В конце февраля В. Ф. Плетнев выступит с докладом, в котором напомнит, что вопрос о запрещении пьесы «Бег» был решен «только после большого шума со стороны советской общественности»411.

Так завершился первый круг борьбы вокруг пьесы. «Бег» нашел свое место в писательском столе. Финальной фразой прозвучала полученная автором официальная бумага:

Гражданин М. А. Булгаков, ввиду запрещения Главреперткомом постановки пьесы «Бег», Дирекция МХАТ просит Вас на основании п. 6 заключенного с Вами договора, возвратить полученный Вами по этой пьесе аванс в сумме 1000 рублей412.

А 7 декабря 1929 года драматург получит официальную справку:

Дана члену Драмсоюза М. А. Булгакову для представления Фининспекции в том, что его пьесы 1. «Дни Турбиных», 2. «Зойкина квартира», 3. «Багровый остров», 4. «Бег» запрещены к публичному исполнению413.

В обществе укрепляется (в нем укрепляют) мысль, что в органах власти должна работать армейская дисциплина, принятые решения не могут обсуждаться. И весной 1929 года Керженцев обвиняет Свидерского в том, что тот, находясь за границей, дал корреспонденту «буржуазной газеты» интервью, в котором выразил несогласие с запрещением «Бега», тем самым заявив, что власть в стране Советов – не монолит, и даже она состоит из людей с разными мнениями414.

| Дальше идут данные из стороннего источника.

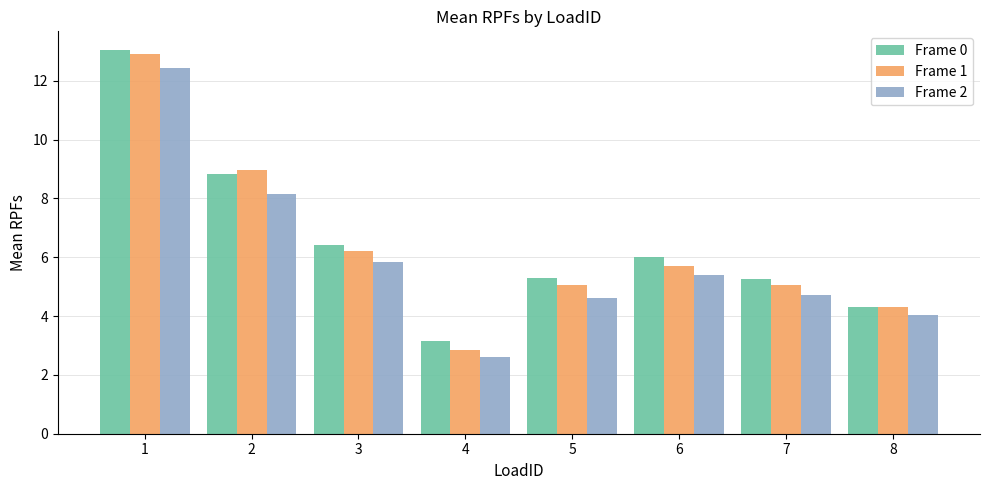

What is the total value across all series at 1?

38.4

Ругают не только «Бег» – не оставляют вниманием ни прежние пьесы, ни автора, хотя с начала 1929 года сообщения о «Беге» (запретить! обуздать! не дать протащить!) все заметнее теснят брань по адресу и «Турбиных», и «Зойкиной», и «Багрового острова».

На поверхности бушует мрачная публичная буря. А что происходит в глубине общества, все ли согласны с инвективами идеологов? Еще раз обратимся к агентурным сводкам. Оказывается, «Булгаков получает письма и телеграммы от друзей и поклонников, сочувствующих ему в его неприятностях»415. Упрямый автор не одинок, имеет поддержку, хотя далеко не все проявления человеческой солидарности становятся ему известны.

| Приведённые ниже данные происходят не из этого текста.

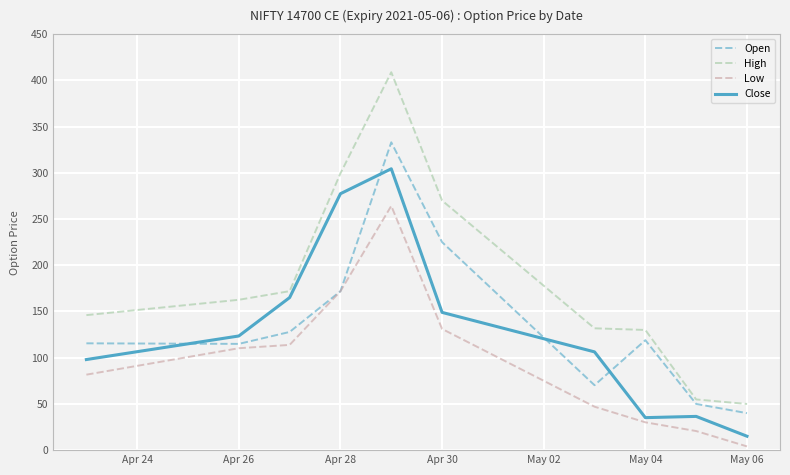

Which series has the largest total across all categories?

High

9 марта 1929 года одна из читательниц Булгакова, Софья Сергеевна Кононович416, набравшись храбрости, отправляет письмо любимому драматургу. Незадолго до этого в «Литературной энциклопедии» вышла статья о Булгакове, где о юморе писателя говорилось, что это «юмор дешевого газетчика», а сам он – типичный выразитель «внутренней эмиграции», враждебный советской действительности. Статья подтолкнула тонкого и глубокого почитателя творчества Булгакова высказать ему свое восхищение и поддержку. Письмо Кононович было перехвачено ОГПУ, и, похоже, Булгаков его не прочел.

Многоуважаемый Михаил Афанасьевич!

Давно хочется написать Вам. Да все не могла начать… Думать о Ваших произведениях невозможно без мыслей о большом, о России и, следовательно, в конечном счете и о собственной жизни.

Вас хвалят и ругают. Есть худшее – Вас нарочито замалчивают, Вас сознательно искажают, Вас «вытерли» из всех журналов, Вам приписывают взгляды, которых у Вас нет. <…> Ваши произведения выше тех небольших преград, которые называются баррикадами и которые сверху кажутся такими маленькими. Не могу без сердечного движения, без трепета, не укладывающегося в мои грубые и слабые слова, вспомнить сон Алеши Турбина и эти слова: «Для меня вы все одинаковые, все в поле брани убиенные». Эти слова рождают чувство глубокой и светлой благодарности к тому, кто их написал…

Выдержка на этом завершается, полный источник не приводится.